The U.S. troop surge is being employed to accomplish the first of these goals — assuring that the insurgency is no longer a threat to the Afghan government. Well-publicized offensives such as Operation Moshtarak in Helmand in February, and the upcoming offensive in Kandahar are being hyped as tide-turning battles that will break the back of the Taliban.
In order to reach the second “metric” — an improved Afghan security force — the U.S. and its allies seem to be desperately casting around for ways to boost the numbers.
“The simple plan is to outfit Government troops at a ‘minimally combat essential’ level and transfer lead security responsibility as soon as possible,” continues Lee. “We are concerned that the intense devolution of authority occurring during this period could seed new rounds of factional conflict after the withdrawal.”
Part of the problem is the commonly perceived failure of the police-training programs that have cost the United States more than $6 billion since 2002.
Some of the kinder terms that have been used to describe the program are "fiasco," "train wreck" and "joke."
The Defense Department acknowledged the problem in an audit by the Office of the Inspector General, released in January. It documented inadequate training, poor project oversight and deficient financial management as some of the reasons for the lack of success.
Gordon Heddel, the Defense Department's inspector general, was grilled by a Senate subcommittee in April, and openly admitted that the project was far from ideal.
"Everything that could go wrong here, has gone wrong," he told the committee.
The police are still seen by the majority of the population as inept and corrupt; in many provinces it is the predations of the police that often drive local people to support the insurgency.
According to NATO figures, more than 100,000 police officers have been trained. But the number of “boots on the ground” is likely to be much smaller. Retention is quite low, with an estimated two-thirds of recruits dropping out before the end of training, and 24 percent of those who complete the course leaving each year.
Many run away after their first paycheck, only to re-enlist under a different name and in a different village once their money runs out. Still others, say security experts, contribute their new skills and weapons to the Taliban.
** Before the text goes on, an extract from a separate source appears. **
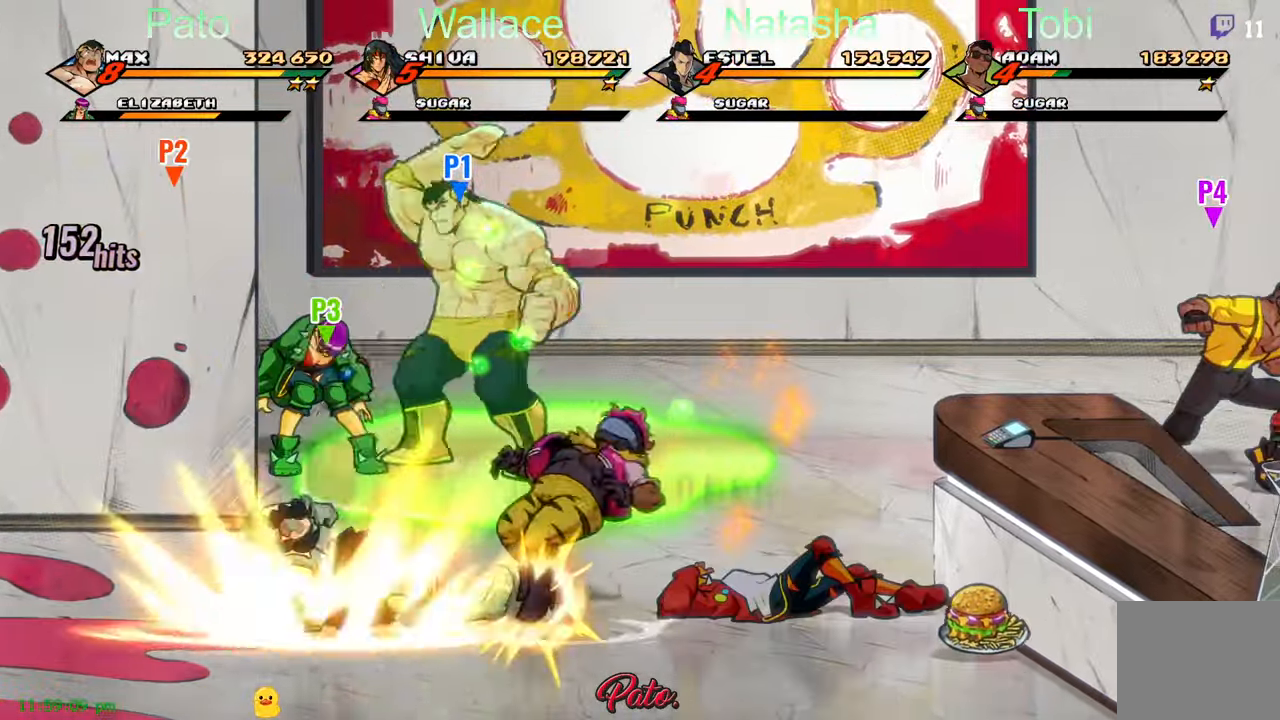
{"buttons": [], "left_stick": "center", "events": [[17, "Y", "up"], [67, "Y", "down"], [100, "L1", "down"], [117, "Y", "up"], [200, "L1", "up"]]}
The reverse is also true — several tragic incidents have sparked fears that the Taliban are sending their fighters into the Afghan police, to eat away at the structure from within.
Last fall in Helmand Province, in Afghanistan’s insurgency-riddled south, an Afghan policeman took up an automatic weapon and killed five British soldiers before escaping; the incident added to suspicions that the Afghan police was being infiltrated.
Target figures for Afghan police are in the neighborhood of 170,000 by fall of 2011; given the poor performance so far, it seems highly unlikely that the United States and its allies can meet that goal.
So alternatives are being sought. The Afghan Public Protection Program and Local Defense Initiative are seen as a way to bridge the gap — although those who have studied Afghanistan and know it well are not optimistic that the new programs will bear fruit.
As one security expert put it, “They are looking for somebody — anybody — on whom they can pin the sheriff’s badge so they can get the hell out of Dodge.”